### DIRECTIONS
Reproduce the source text of every record below character for character, with no changes.

### THE RECORDS

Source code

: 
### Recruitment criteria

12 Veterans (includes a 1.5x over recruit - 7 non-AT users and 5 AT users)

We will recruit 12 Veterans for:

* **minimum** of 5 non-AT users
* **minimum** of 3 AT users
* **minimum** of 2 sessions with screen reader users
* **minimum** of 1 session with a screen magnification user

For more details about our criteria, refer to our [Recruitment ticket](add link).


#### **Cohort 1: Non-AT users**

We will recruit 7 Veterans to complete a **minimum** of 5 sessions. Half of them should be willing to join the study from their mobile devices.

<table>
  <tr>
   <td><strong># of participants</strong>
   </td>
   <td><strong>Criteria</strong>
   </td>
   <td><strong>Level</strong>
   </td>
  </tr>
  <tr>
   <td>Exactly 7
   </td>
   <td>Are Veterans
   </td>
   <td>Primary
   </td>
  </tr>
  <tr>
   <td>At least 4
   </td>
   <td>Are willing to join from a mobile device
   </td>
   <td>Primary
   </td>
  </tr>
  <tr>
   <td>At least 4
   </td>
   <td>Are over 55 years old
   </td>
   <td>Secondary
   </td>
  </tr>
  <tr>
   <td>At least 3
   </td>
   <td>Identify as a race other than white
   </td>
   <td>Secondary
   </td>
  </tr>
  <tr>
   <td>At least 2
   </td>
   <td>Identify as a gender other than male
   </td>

### EXPECTED ANSWER
Source code

: 
### Recruitment criteria

12 Veterans (includes a 1.5x over recruit - 7 non-AT users and 5 AT users)

We will recruit 12 Veterans for:

* **minimum** of 5 non-AT users
* **minimum** of 3 AT users
* **minimum** of 2 sessions with screen reader users
* **minimum** of 1 session with a screen magnification user

For more details about our criteria, refer to our [Recruitment ticket](add link).


#### **Cohort 1: Non-AT users**

We will recruit 7 Veterans to complete a **minimum** of 5 sessions. Half of them should be willing to join the study from their mobile devices.

<table>
  <tr>
   <td><strong># of participants</strong>
   </td>
   <td><strong>Criteria</strong>
   </td>
   <td><strong>Level</strong>
   </td>
  </tr>
  <tr>
   <td>Exactly 7
   </td>
   <td>Are Veterans
   </td>
   <td>Primary
   </td>
  </tr>
  <tr>
   <td>At least 4
   </td>
   <td>Are willing to join from a mobile device
   </td>
   <td>Primary
   </td>
  </tr>
  <tr>
   <td>At least 4
   </td>
   <td>Are over 55 years old
   </td>
   <td>Secondary
   </td>
  </tr>
  <tr>
   <td>At least 3
   </td>
   <td>Identify as a race other than white
   </td>
   <td>Secondary
   </td>
  </tr>
  <tr>
   <td>At least 2
   </td>
   <td>Identify as a gender other than male
   </td>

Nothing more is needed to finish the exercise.